Wild boar can also cause damage to forestry if they are rooting around or under the rootstock of planted young trees, or even when males are marking territory by cutting large grooves and slashes deep into trees with their exceptionally sharp teeth. One of the most common forms of boar damage, and the one that has the greatest visual impact, is when they choose to root in pasture. Over the course of a week or two a small sounder can cause untold damage and the turned over grassland becomes a nest for weed growth in the following years. Valuable pasture-land used for hay or silage can quickly be made valueless, as the once pristine sward starts to look like a moonscape – at its very worst it can look like someone has come in and randomly ploughed parts of your field. This all comes at some expense as you must then plough and re-sow your grassland for stock grazing and mowing, as well as the constant repairs to your fence lines.


There have been damaging encounters with livestock as well. I can only surmise as to the exact circumstances of the incident, but one of the farms I hunt on lost a cow to wild boar; the injury was to her udder and the slash from the boar had cut a milk vein. The cow bled to death in the night.
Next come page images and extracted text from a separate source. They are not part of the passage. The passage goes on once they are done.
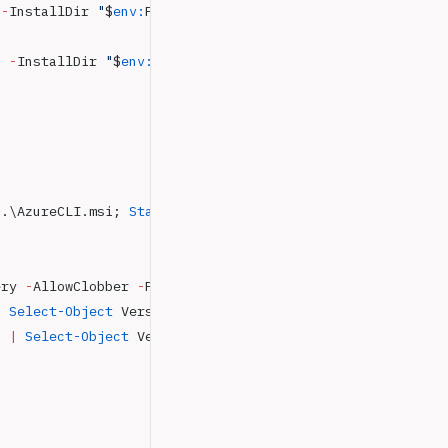
 -
InstallDir 
"
$
env:
ProgramFiles
\dotnet"
9
 -
InstallDir 
"
$
env:
ProgramFiles
\dotnet"
 .\AzureCLI.msi; 
Start-Process
 msiexec.exe
 -
Wait 
-
Argume
ery 
-
AllowClobber 
-
Force
|
 Select-Object
 Version
,
 Name
,
 Author
,
 PowerShellVersion
`
 |
 Select-Object
 Version
,
 Name
,
 Author
,
 PowerShellVersi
Cows being what they are (overly inquisitive), they probably came in close and surrounded a wild boar and it, feeling threatened, lashed out defending itself leading to the untimely demise of said cow. I hasten to add that the cow was not eaten by the boar, it just happened to be in the way.

The boars’ repertoire is almost endless and knows few bounds in the search for daily food. This will  be an ever-evolving story as they find new territory and new food sources to be exploited.